◆ **Your task**
Word for word, copy all the data and drop the pictures.

>>

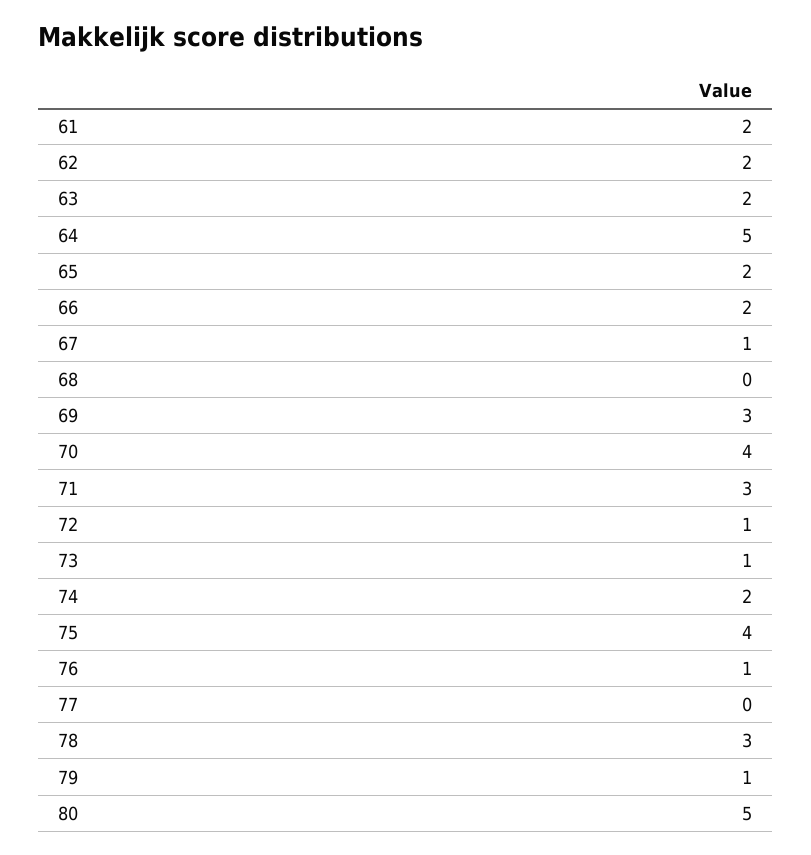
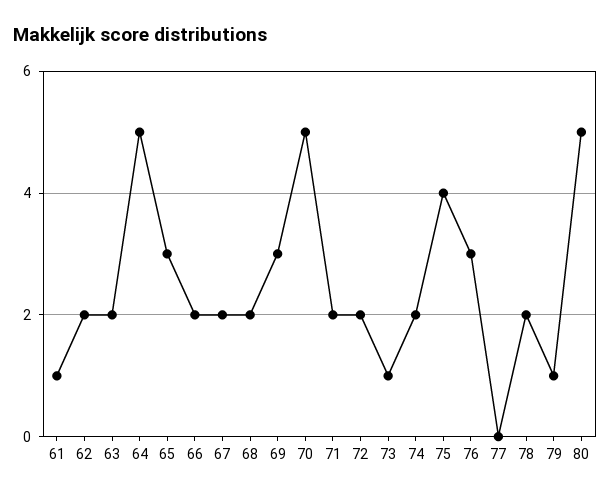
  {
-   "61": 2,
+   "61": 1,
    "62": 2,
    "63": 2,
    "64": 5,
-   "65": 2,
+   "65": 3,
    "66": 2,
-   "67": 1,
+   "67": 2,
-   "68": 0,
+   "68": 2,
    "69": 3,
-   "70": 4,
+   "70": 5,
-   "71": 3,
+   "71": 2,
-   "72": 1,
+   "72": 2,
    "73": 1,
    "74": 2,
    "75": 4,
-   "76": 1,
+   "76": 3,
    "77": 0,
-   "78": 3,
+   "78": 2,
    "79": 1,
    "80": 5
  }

<<

◆ **Your response**
  {
-   "61": 2,
+   "61": 1,
    "62": 2,
    "63": 2,
    "64": 5,
-   "65": 2,
+   "65": 3,
    "66": 2,
-   "67": 1,
+   "67": 2,
-   "68": 0,
+   "68": 2,
    "69": 3,
-   "70": 4,
+   "70": 5,
-   "71": 3,
+   "71": 2,
-   "72": 1,
+   "72": 2,
    "73": 1,
    "74": 2,
    "75": 4,
-   "76": 1,
+   "76": 3,
    "77": 0,
-   "78": 3,
+   "78": 2,
    "79": 1,
    "80": 5
  }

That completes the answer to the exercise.